Set of tasks:
A - Translate this sentence from the book recommendations below into Spanish: "It completely revolutionized the way we wrote about companies: less focus on money and structures, and more on power and people."
B - In the book recommendations below, why does Mark Lee Hunter say one can debate whether Guns, Germs and Steel is investigative? Answer in one to three sentences.

Exercise passage:
Jared Diamond’s Pulitzer Prize winning book Guns, Germs and Steel (1997) looks at how environmental factors had a decisive influence on human history. (Mark Lee Hunter comments: You can debate over whether or not this is investigative, because it reveals no secrets. What it does do is use open sources – specifically, the scientific literature from a stunning range of fields – to weave a convincing theory of how human society evolved differently in Europe and elsewhere.)

Finally, The Children of Sanchez by anthropologist Oscar Lewis (1961). A classic example of scientific field work and close observation.

Luuk Sengers, author and reporter (Netherlands), recommends:

Mark Schapiro’s book Exposed: The Toxic Chemistry of Everyday Products and What’s at Stake for American Power (2009) is an example of his craftsmanship. I think he’s the single best environmental investigative reporter around. He set the standard for a generation after him (in which I count myself), showing that environmental reporting is not for treehuggers or the fainthearted.

Another book that should not be absent from our list is Fast Food Nation: The Dark Side of the All-American Meal by Eric Schlosser (2001). Schlosser took on McDonalds, Coca Cola and their sorts… without getting sued! Proof that documentation does not have to get in the way of storytelling.

I remember the impact of yet another great book on raving young economy reporters in the 90s: Barbarians at the Gate: The Fall of RJR Nabisco, by Bryan Burrough and John Helyar (1990). It completely  revolutionized the way we wrote about companies: less focus on money and structures, and more on power and people.

David Kaplan, GIJN executive director (US), recommends:

A selection of winners from the book category of the IRE Awards over the past 15 years. These are works chosen by fellow investigative journalists in large part for their impressive methodology and intensive research. I’ve listed below books which may have a more international appeal. You can see the full list going back to 1979 on IRE’s website.

Excerpted records:
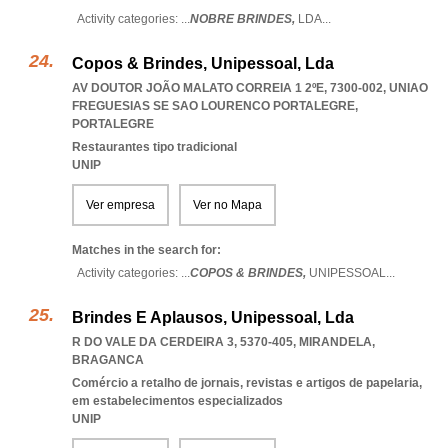
Activity categories: ...
NOBRE BRINDES,
LDA
...
Copos & Brindes, Unipessoal, Lda
AV DOUTOR JOÃO MALATO CORREIA 1 2ºE, 7300-002
,
UNIAO
FREGUESIAS SE SAO LOURENCO PORTALEGRE
,
PORTALEGRE
Restaurantes tipo tradicional
UNIP
Ver empresa
Ver no Mapa
Matches in the search for:
Activity categories: ...
COPOS & BRINDES,
UNIPESSOAL
...
Brindes E Aplausos, Unipessoal, Lda
R DO VALE DA CERDEIRA 3, 5370-405
,
MIRANDELA
,
BRAGANCA
Comércio a retalho de jornais, revistas e artigos de papelaria,
em estabelecimentos especializados
UNIP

Expected responses:
A - Revolucionó por completo la manera en que escribíamos sobre las empresas: menos atención al dinero y a las estructuras, y más al poder y a las personas.

B - He says it is debatable because the book reveals no secrets. Instead, it uses open sources, specifically the scientific literature from a stunning range of fields, to build a convincing theory of how human society evolved differently in Europe and elsewhere.